++++ DATA SUPPLIED ++++

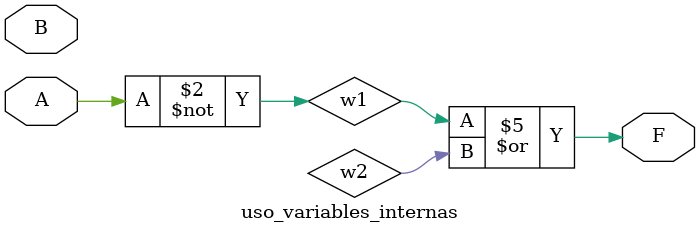
<source format=v>
module uso_variables_internas(
//entradas y salidas
//modo tipo ancho nombre
 input A,B,
 output F
);
//variables
wire w1,w2;
//descripcion del circuito
assign w1=~(A|A);
assign W2=~(B|B);
assign F=(w1|w2);


endmodule

</source>
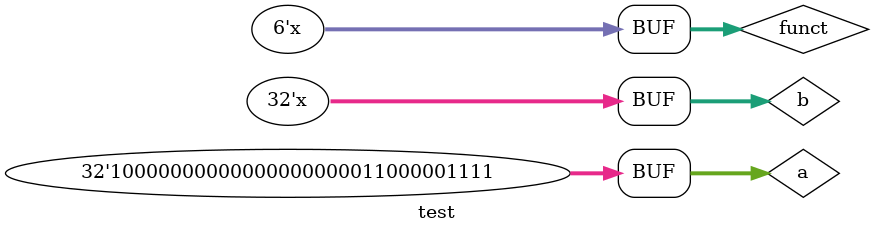
<source format=v>
`timescale 1ns / 1ps
module test;
reg[31:0]a,b;
reg[5:0]funct;
wire [31:0]s;
wire ov,cc,cs;
alu uut(a,b,funct,s,ov,cc,cs);
initial begin
a=32'b10000000000000000000011000001111;
b=32'b00000000000000000000000000001111;
funct=6'b000100;
end
always begin
#20 funct=funct+1;
#20 b=b+1;
end
endmodule

</source>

++++

# WHAT THE EXERCISE ASKS
Take the line containing "reg[31:0]a,b;" and each line after it up to the last line of the listing, and print them exactly.

# THE COMPLETED TASK
reg[31:0]a,b;
reg[5:0]funct;
wire [31:0]s;
wire ov,cc,cs;
alu uut(a,b,funct,s,ov,cc,cs);
initial begin
a=32'b10000000000000000000011000001111;
b=32'b00000000000000000000000000001111;
funct=6'b000100;
end
always begin
#20 funct=funct+1;
#20 b=b+1;
end
endmodule

</source>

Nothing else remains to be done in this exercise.